━━ LISTED RECORDS ━━

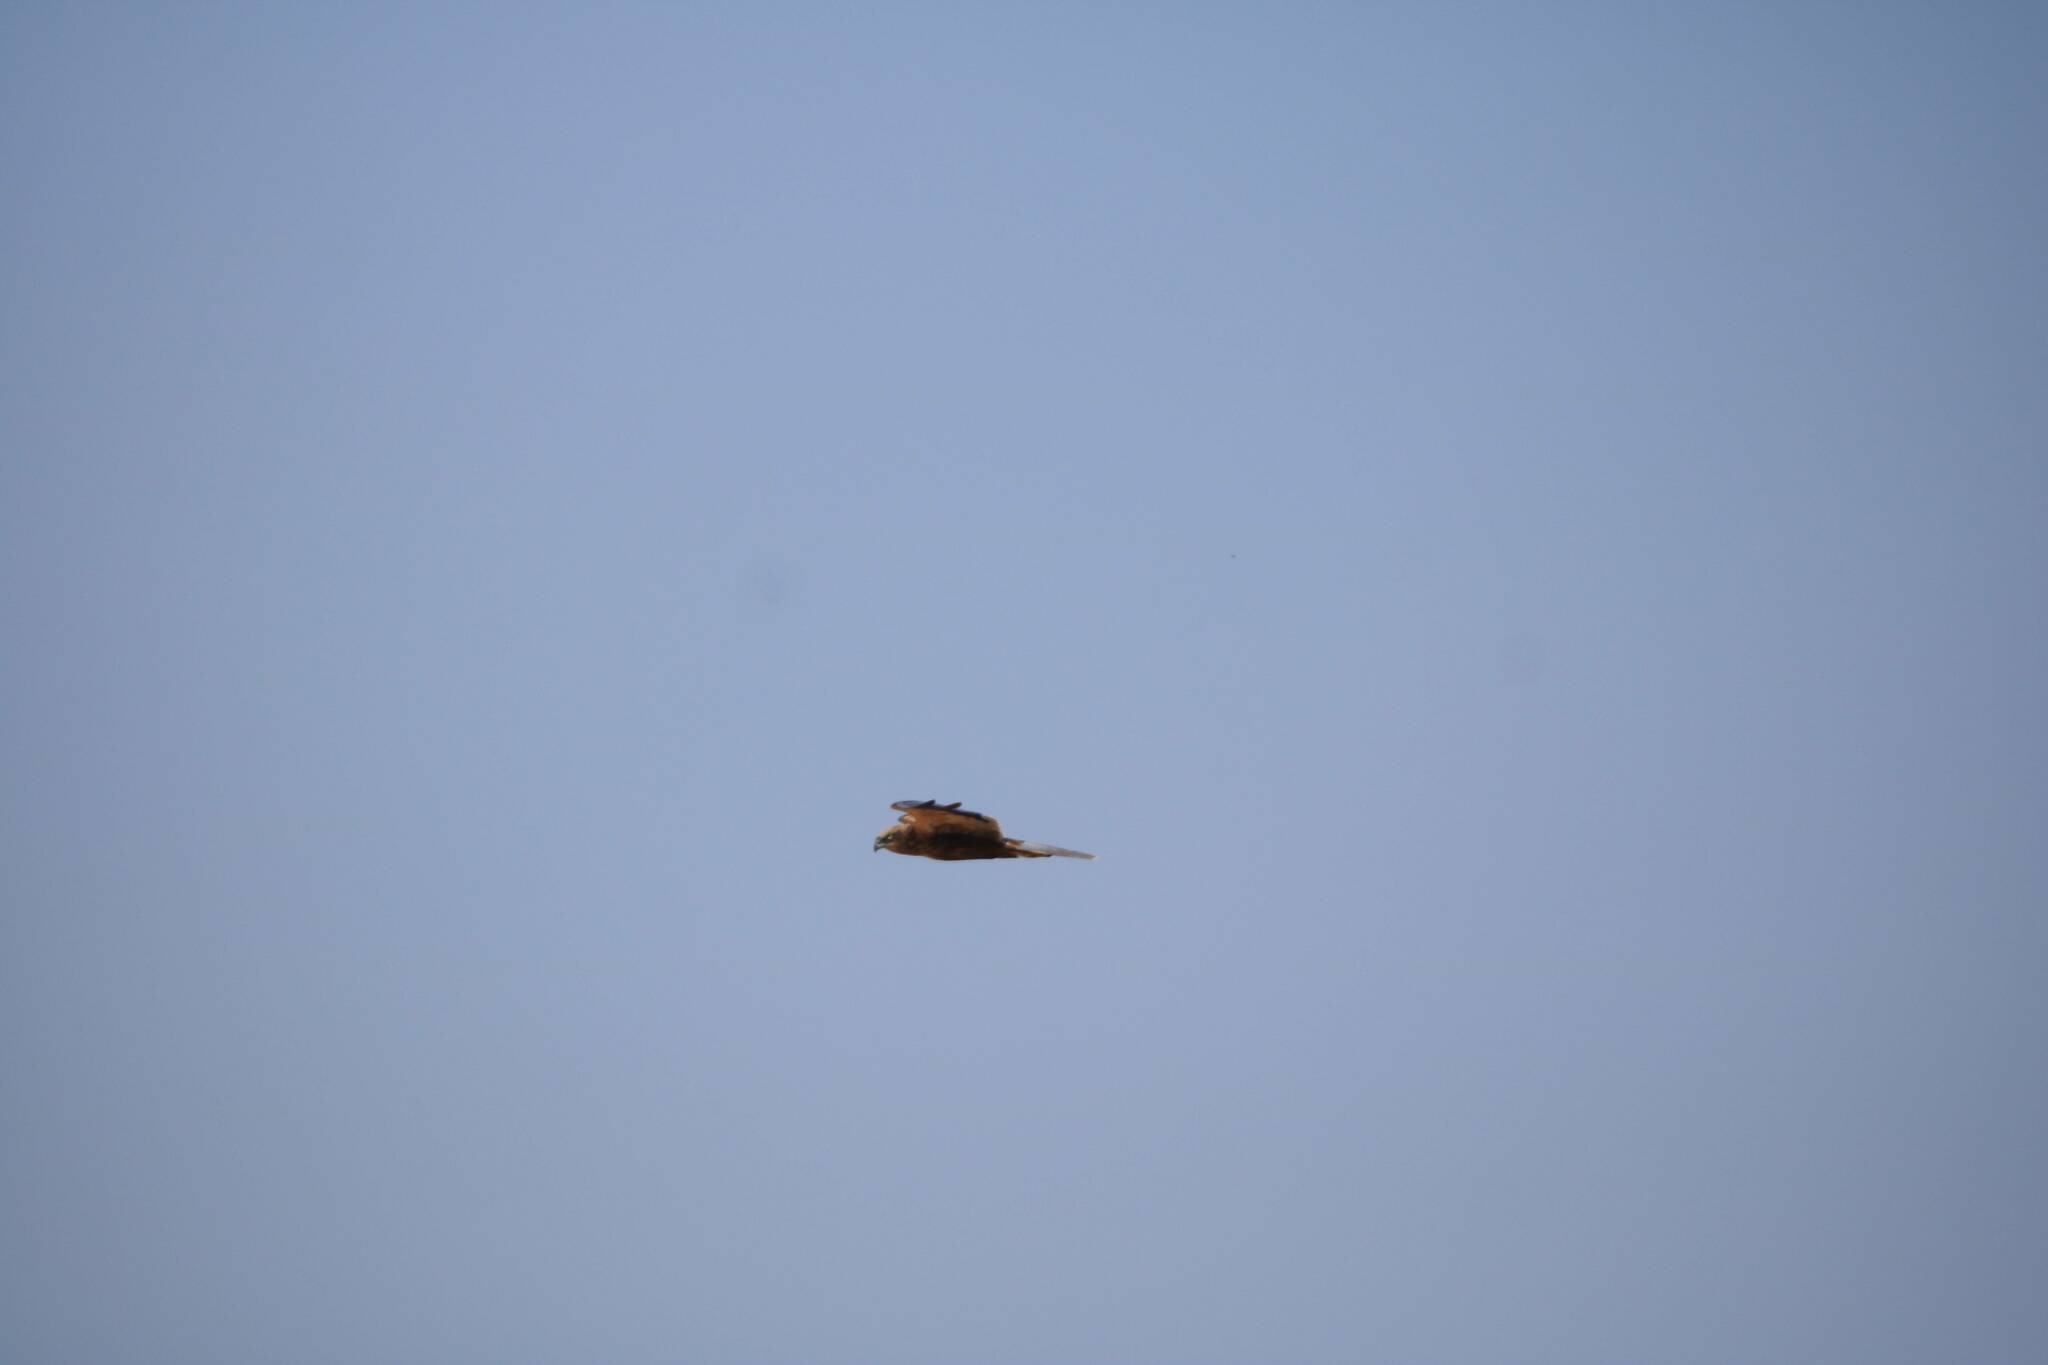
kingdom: Animalia
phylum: Chordata
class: Aves
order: Accipitriformes
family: Accipitridae
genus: Circus
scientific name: Circus aeruginosus
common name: Western marsh harrier
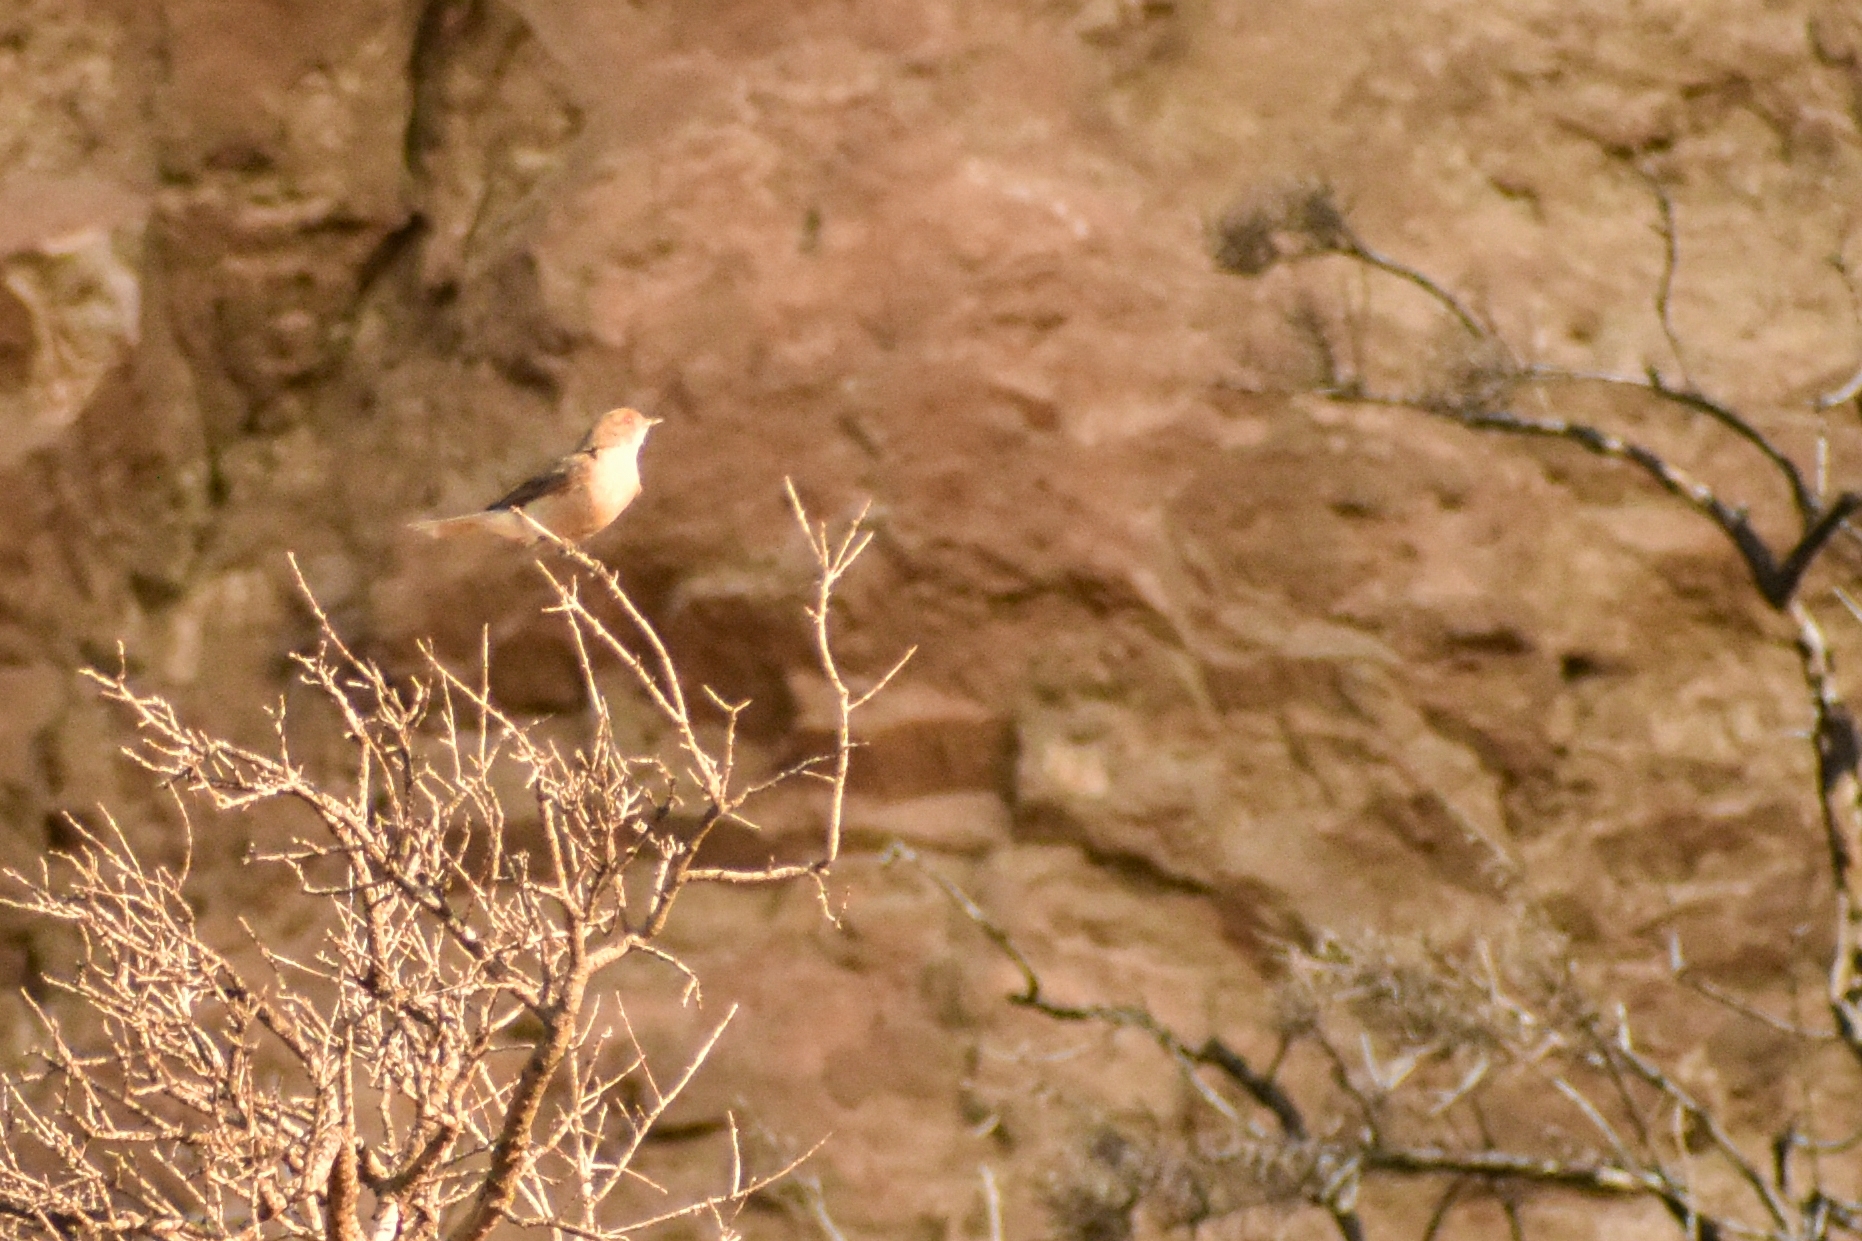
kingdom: Animalia
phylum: Chordata
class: Aves
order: Passeriformes
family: Tyrannidae
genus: Xolmis
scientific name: Xolmis pyrope
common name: Fire-eyed diucon
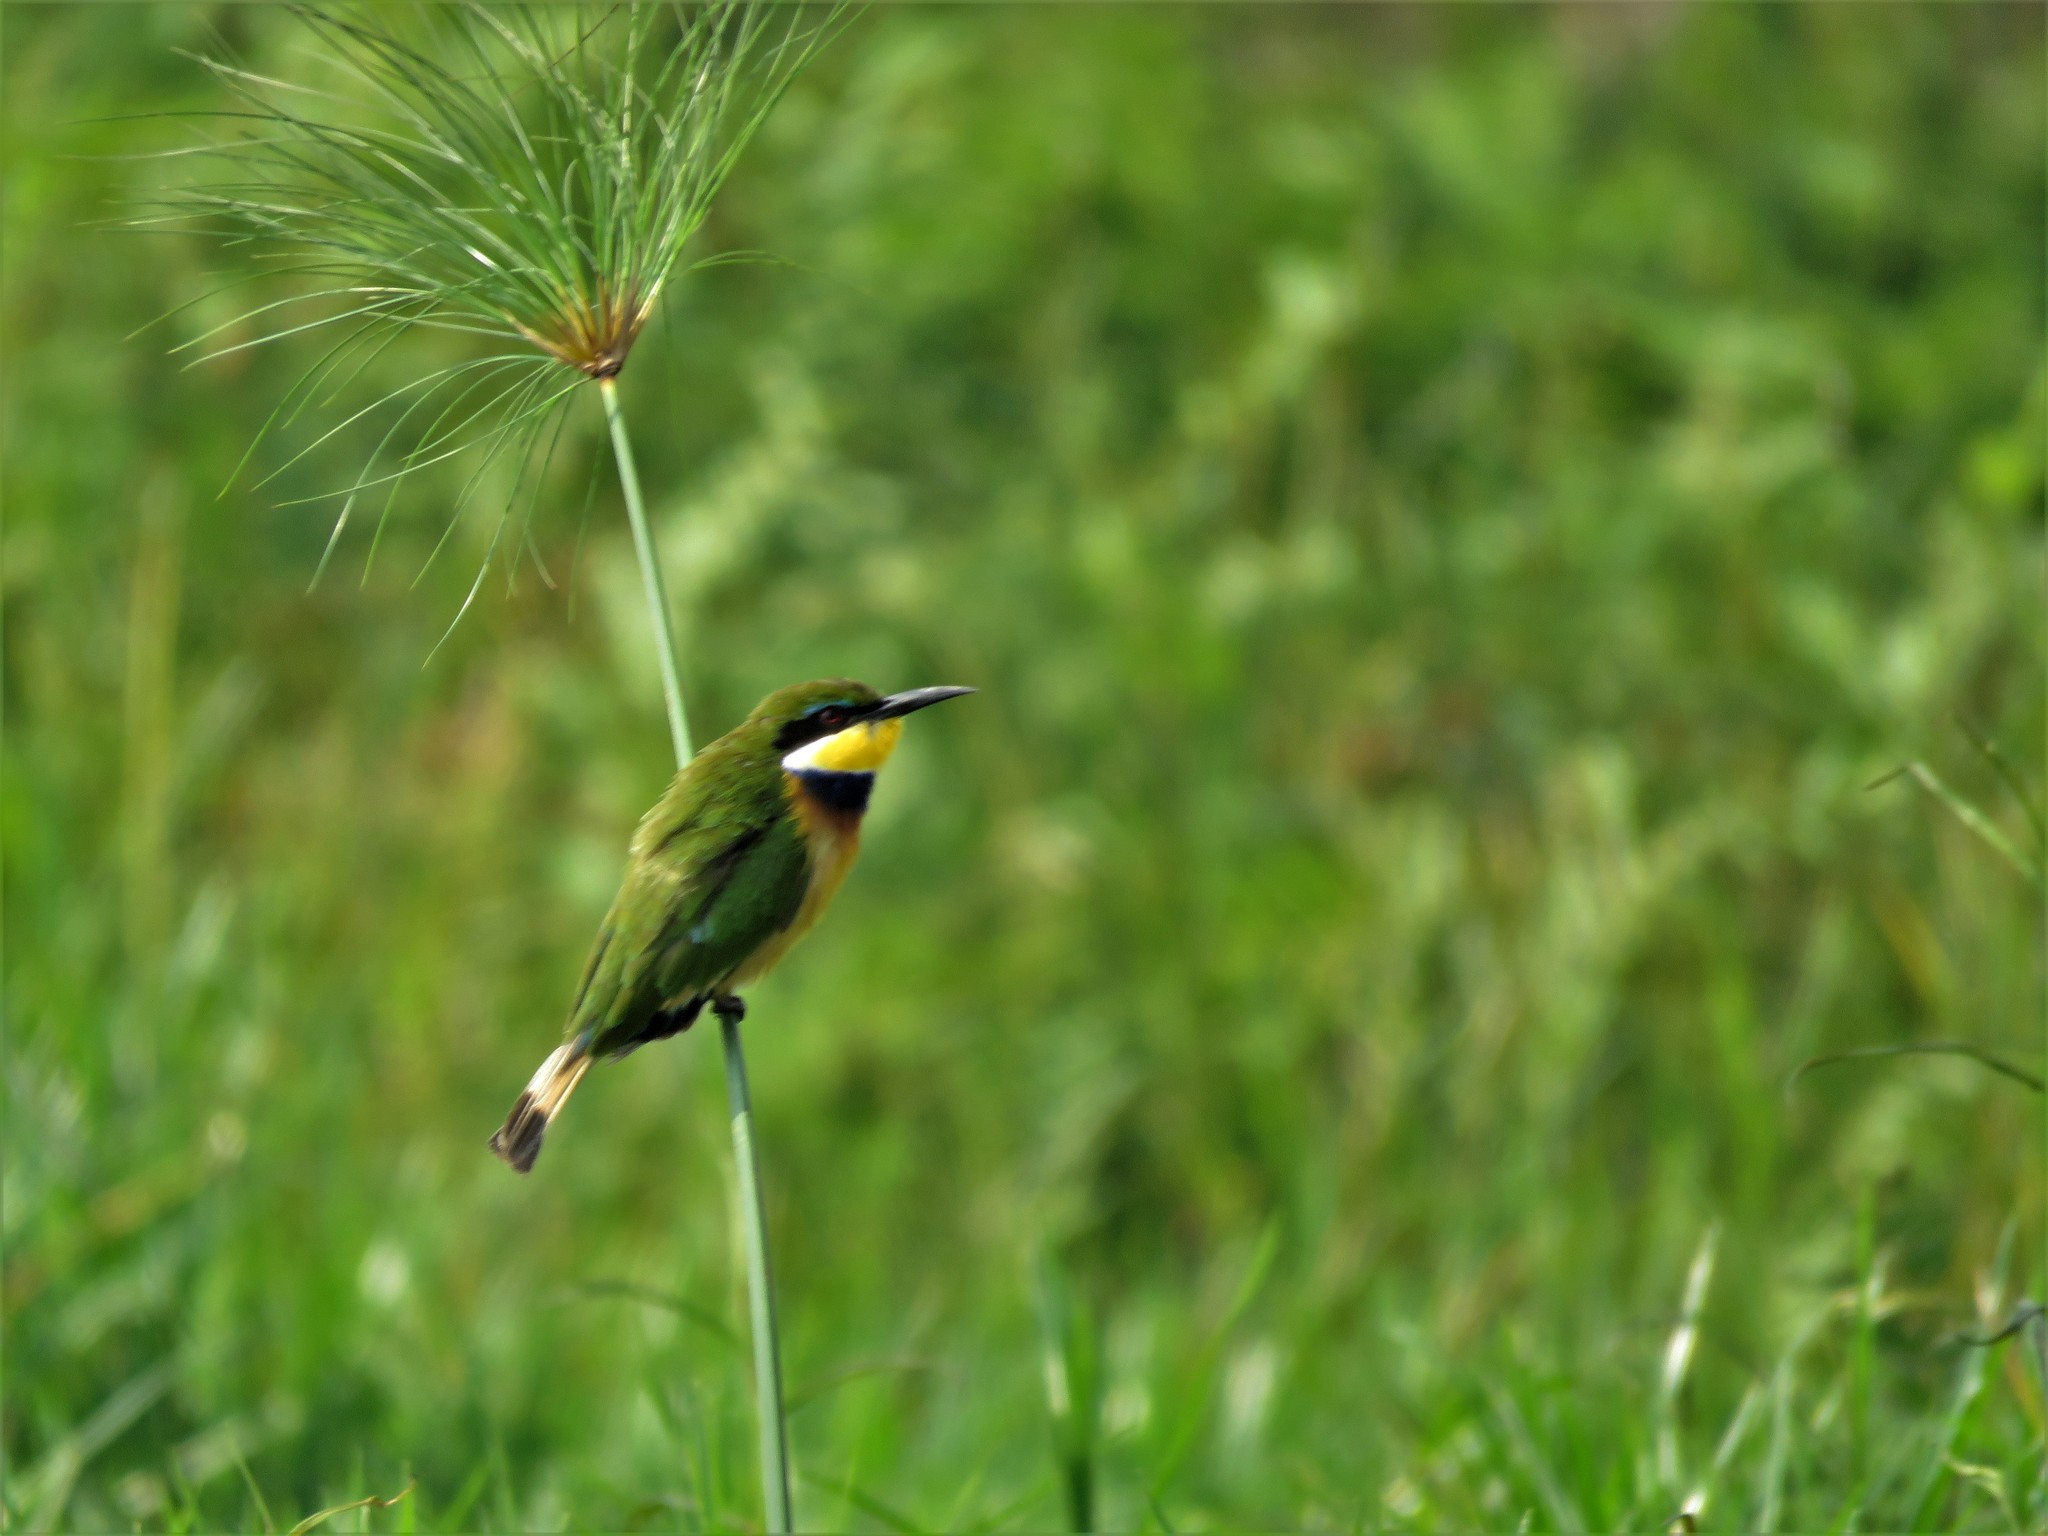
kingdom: Animalia
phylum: Chordata
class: Aves
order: Coraciiformes
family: Meropidae
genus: Merops
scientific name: Merops variegatus
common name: Blue-breasted bee-eater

━━━

§ **GOAL OF THE EXERCISE**
Copy the lines from the start of the records up to and including the line containing "common name: Fire-eyed diucon". Leave the pictures out.

§ **RESULT OF THIS TASK**
kingdom: Animalia
phylum: Chordata
class: Aves
order: Accipitriformes
family: Accipitridae
genus: Circus
scientific name: Circus aeruginosus
common name: Western marsh harrier
kingdom: Animalia
phylum: Chordata
class: Aves
order: Passeriformes
family: Tyrannidae
genus: Xolmis
scientific name: Xolmis pyrope
common name: Fire-eyed diucon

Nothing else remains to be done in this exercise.